Sent from my SCH-I510 using RootzWiki


----------



## dwitherell (Jul 23, 2011)

ericgilchrist said:


> I just installed tweakstock version 1.4 with pb&j. Now titanium backup is not working. I've tried re-installing the app. I've tried batch sizes ranging from 200 to just one app, both with and without data. It just hangs. Not having ti backup working will make flashing new roms quite labor intensive and unpleasant. Any advice?
> 
> Sent from my SCH-I510 using RootzWiki


I've seen this happen a number of times unfortunately, and it is not limited to just TweakStock. In those cases where it does occur, if you go into Preferences in TiBu and go to App processing mode, try changing to indirect.
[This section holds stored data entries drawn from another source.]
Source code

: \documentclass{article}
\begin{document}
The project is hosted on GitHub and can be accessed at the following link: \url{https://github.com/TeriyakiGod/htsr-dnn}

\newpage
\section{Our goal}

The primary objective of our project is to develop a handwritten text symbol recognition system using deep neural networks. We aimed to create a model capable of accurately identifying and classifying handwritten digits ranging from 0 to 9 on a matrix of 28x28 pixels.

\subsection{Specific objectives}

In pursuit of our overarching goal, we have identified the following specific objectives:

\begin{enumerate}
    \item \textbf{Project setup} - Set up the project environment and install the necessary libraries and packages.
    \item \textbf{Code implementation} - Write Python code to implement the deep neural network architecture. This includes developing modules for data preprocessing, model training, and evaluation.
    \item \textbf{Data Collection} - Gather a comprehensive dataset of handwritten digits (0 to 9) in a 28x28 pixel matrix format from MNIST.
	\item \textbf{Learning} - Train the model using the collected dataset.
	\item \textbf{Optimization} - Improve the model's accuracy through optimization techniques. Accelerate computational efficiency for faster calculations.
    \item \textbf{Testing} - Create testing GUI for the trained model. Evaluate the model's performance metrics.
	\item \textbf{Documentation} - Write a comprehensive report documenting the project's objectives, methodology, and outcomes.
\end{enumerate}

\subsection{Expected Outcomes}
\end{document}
Be aware though that there is a downside - you have to manually click through everything, which sort of takes the "batch" out of batch restore (at least this is what happened in my experience). This happened a lot when I first switched to stock EP4, but has since seemed to calm down a bit and acts more stable - for me at least. Sorry this isn't more help.


----------



## CraigL (Jun 17, 2011)

Changing to auto-indirect should fix your problems, and not have to click through everything. If it still doesn't work then try the manual setting

Sent from my SCH-I510 using RootzWiki


----------



## landshark (Aug 6, 2011)

Also on you phone go menu=>settings=>applications, and make sure unknown sources is checked. I've seen this create a problem with restores also


----------



## dwitherell (Jul 23, 2011)

CraigL said:


> Changing to auto-indirect should fix your problems, and not have to click through everything. If it still doesn't work then try the manual setting
> 
> Sent from my SCH-I510 using RootzWiki


Lol as you can see it's been a bit since I had to deal with this


----------



## CraigL (Jun 17, 2011)

dwitherell said:


> Lol as you can see it's been a bit since I had to deal with this


I had a lot of problems with this initially. Only reason I know lol

Sent from my SCH-I510 using RootzWiki


----------



## ericgilchrist (Oct 7, 2011)

What I ended up doing is downloading the rom and kernel files again, re-flashing in cwm, but this time I followed directions and wiped everything after the flash before the reboot. After that, ti bu worked fine. Thanks for the help.

Sent from my SCH-I510 using RootzWiki


----------